I want to suggest to dh that we cut our losses on the flights (not v much as booked well in advance) and instead go away somewhere on our own. I know my dh deep down prefers to go away with other people as he likes the distraction and i think he finds me a bit dull because i dont like to drink as much as he does, but i really think that he should go with me on this one, as its our bloody marriage which is on the rocks, and more important than hanging out with friends who we can see any time at home as they live 5 mins away.

Is this unreasonable?

OP posts:
AttilaTheMeerkat · 01/09/2013 18:00

Do you think that all his friends are actually his drinking buddies and are like him i.e boorish and entitled?. He does not seem able to do any social occasion without alcohol in some form being involved.

What do your children think of him I wonder - and of yourself for putting up with this from your H?.

Lisavarna · 01/09/2013 18:06

Attila the kids adore him.
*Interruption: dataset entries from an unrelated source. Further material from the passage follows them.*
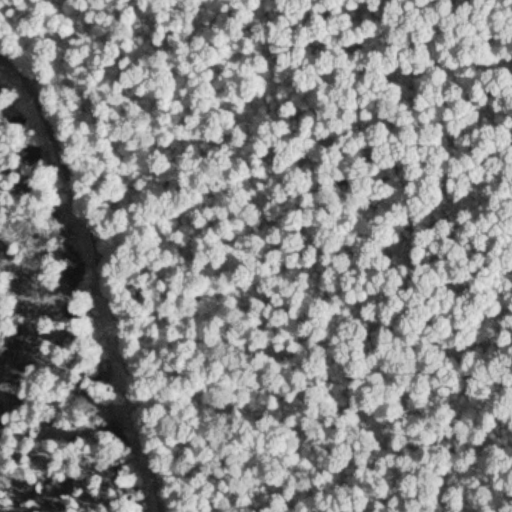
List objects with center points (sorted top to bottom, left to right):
road: (104, 270)
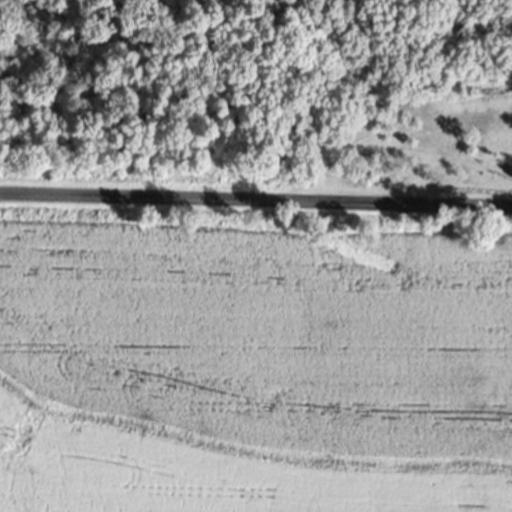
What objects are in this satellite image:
road: (255, 201)
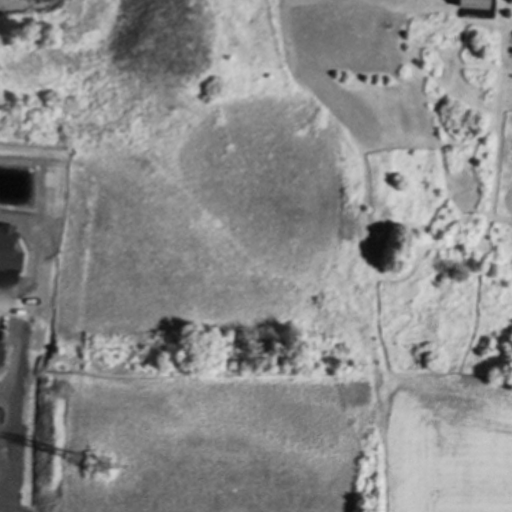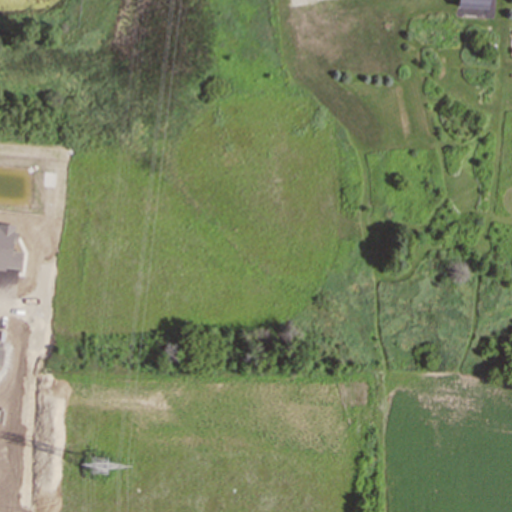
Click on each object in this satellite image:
building: (471, 3)
building: (471, 3)
road: (17, 299)
crop: (449, 443)
power tower: (99, 468)
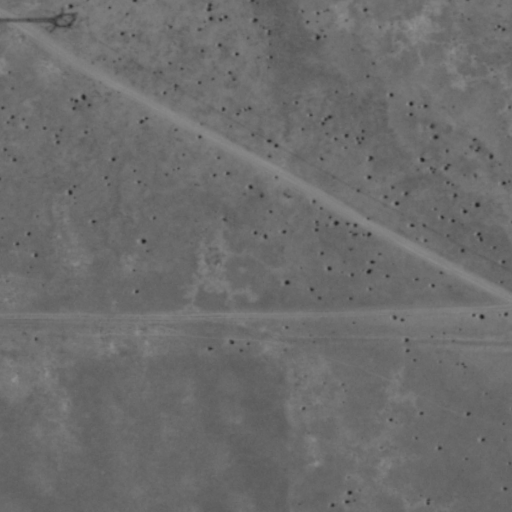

They are not aware of any of this. Yet.

That will change i guess as they start to grow older and more aware of things.

OP posts:
Almostfifty · 01/09/2013 18:08

If he doesn't want to spend time alone with you, does that not tell you something?

My DH and I love being away on our own together. We are very sociable, but it's lovely to just be the two of us.

Lisavarna · 01/09/2013 18:20

Yes it does tell me something Almostfifty, something very, very depressing. Sad

OP posts:
Handywoman · 01/09/2013 19:16

I feel for you, OP, completely understand the sense of dread about the trip, but it is a bit awkward re the other couple. Can you feign illness the night before? I must admit I am not warming to your husband, particularly following the sulking incident on your holiday when you were heavily pregnant.

Manchild springs to mind. Not sure what you should do, OP, but you deffo need to start thinking about your own needs.

Lisavarna · 01/09/2013 20:09

Thanks Handywoman that is so kind. Smile.

Yes, if i do go on this trip, it will be largely due to a reluctance to let the other couple down, i know this girl well enough to know that she will be really disappointed, she loves having girl company on weekends away to shop with!

I have lately started to realise that i have not thought about my own needs in a long long time. I think that my dh is a very selfish man. And yes, when i remember incidents such as Rome, i feel a surge of anger that he could treat me that way.

It cannot be healthy to still feel that anger 7 years after the event, but i suspect i would still be angry about it if he had redeemed things since then and started being nicer and kinder to me.

Which he hasnt.

OP posts:
Lisavarna · 01/09/2013 20:11

i wouldnt still be angry that should be

OP posts:
Lisavarna · 02/09/2013 12:03

I think we are going to discuss it again tonight...dreading it.

OP posts:
Hissy · 02/09/2013 13:11

I'd say that going away with someone who likes to get bladdered is about thé WORST kind of hell tbh! HE'S the boring one!

Go on this trip, get out of it what YOU want and then decide what you'll do in the future.

I think you have problems WAY larger than you're seeing here.

NONE of them are your fault btw!

AgathaF · 02/09/2013 14:04

He sounds utterly committed to his lifestyle - heavy drinking with bloke-mates, doing his own thing, his golf trips and his own weekends away.

Have you been able to do anything just for you? Has he done anything just for you?

If he doesn't change (and realistically he doesn't seem to want to), can you live with this for the next 10 or 20 years? Do you want to grow old with him living like this?